OpenAI adds trusted contact feature to ChatGPT for at-risk conversations
OpenAI launches 'Trusted Contact', a feature that lets users designate someone to receive alerts if ChatGPT detects conversations involving self-harm or suicidal ideation.
According to TechCrunch, OpenAI unveiled a new feature for ChatGPT this week called Trusted Contact: a mechanism that allows users to designate a trusted person—a family member, friend, or professional—to receive a notification if the system detects that a conversation could be related to self-harm or suicidal ideation. The announcement came on May 7, 2026, and forms part of the company's ongoing expansion of safety guardrails around user wellbeing.
This isn't the first move of its kind in the industry. Some mental health platforms have had similar protocols for years. However, it's notable that one of the world's most widely used general-purpose chatbots is incorporating this layer of protection natively.
How it works
According to available information, the flow is fairly straightforward: users configure their trusted contact in advance within their account settings. If ChatGPT identifies risk signals in the conversation—the model makes that determination in real time—it can trigger a notification to that designated person. The technical details about what threshold triggers an alert, what exact information is shared, and how user consent is managed have not been fully specified by OpenAI at the time of publication.

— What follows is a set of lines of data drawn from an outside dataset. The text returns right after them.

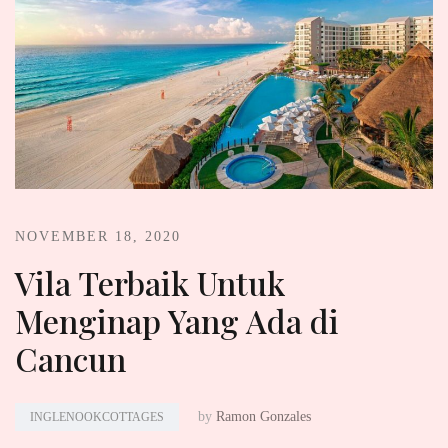
NOVEMBER 18, 2020
Vila Terbaik Untuk
Menginap Yang Ada di
Cancun
by
Ramon Gonzales
INGLENOOKCOTTAGES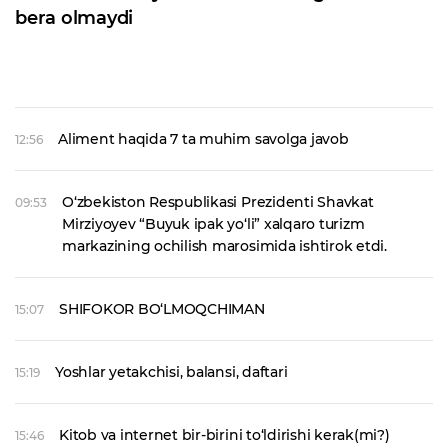
bera olmaydi
Aliment haqida 7 ta muhim savolga javob
12:56
O‘zbekiston Respublikasi Prezidenti Shavkat
09:53
Mirziyoyev “Buyuk ipak yo‘li” xalqaro turizm
markazining ochilish marosimida ishtirok etdi.
SHIFOKOR BO‘LMOQCHIMAN
15:07
Yoshlar yetakchisi, balansi, daftari
15:19
Kitob va internet bir-birini to‘ldirishi kerak(mi?)
15:46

That last point is relevant: the balance between protective intervention and user privacy is delicate. An automatic notification to a third party inherently breaks conversation confidentiality. OpenAI will need to clearly justify under what exact conditions this happens and what real control users have over the process.
Why this matters
AI conversational assistants have been used for some time by people in emotionally vulnerable situations, often because they perceive chat anonymity as a safer space than talking to another person. This creates a specific responsibility for developers of these systems: they cannot ignore that their models are, in fact, becoming a first point of contact for mental health crises.
The usual response so far has been to display messages with crisis helpline numbers (the "passive safety" model). Trusted Contact represents a step toward active safety: the system doesn't just show a help number but attempts to connect users with their actual support network. It's a significant shift in approach.

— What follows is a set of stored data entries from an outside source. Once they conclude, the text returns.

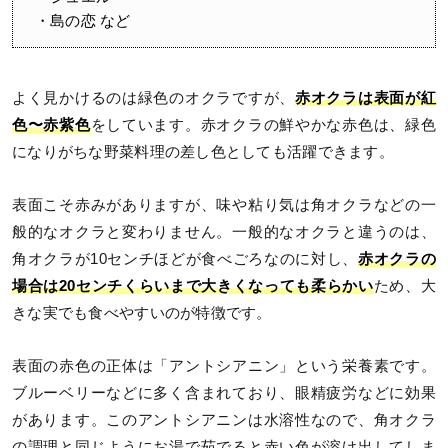
・島の恋 など
よく見かけるのは緑色のオクラですが、
赤オクラは表面が紅
色〜赤紫色
をしています。赤オクラの鮮やかな赤色は、緑色
になりがちな野菜料理の差し色としても活躍できます。
表面こそ赤みがありますが、味や粘り気は角オクラなどの一
般的なオクラと変わりません。一般的なオクラと違うのは、
角オクラが10センチほどが食べごろなのに対し、
赤オクラの
場合は20センチくらいまで大きくなっても柔らかい
ため、大
きな実でも食べやすいのが特徴です。
表面の赤色の正体は「アントシアニン」という栄養素です。
ブルーベリーなどに多く含まれており、眼精疲労などに効果
があります。このアントシアニンは水溶性なので、角オクラ
の調理と同じようにお湯で茹でると赤い色が溶け出してしま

For teams building products on top of LLM APIs—including integrations with Claude through MCP or custom agents—this OpenAI decision is also a signal of broader trends: regulators in Europe and the United States are increasingly paying attention to how AI systems handle sensitive conversations. Those without a clear policy in this area before regulation arrives will have to build one in a rush afterward.
Who should pay attention
- End users of ChatGPT who want to configure an additional safety net, especially if the assistant is part of their daily routine.
- Developers and product managers building on OpenAI or Anthropic APIs who need reference points on how to implement wellbeing safeguards.
- Compliance and legal teams at companies deploying internal chatbots or customer support systems: this move could become a de facto industry standard for what counts as "best practice".
- HCI researchers and AI ethics scholars studying the intersection between conversational systems and mental health.
We appreciate that OpenAI makes this type of functionality visible rather than managing it opaquely in the backend. That said, the devil will be in the implementation details: if the consent mechanism isn't well designed, a feature intended to protect could end up creating situations of greater vulnerability for some users.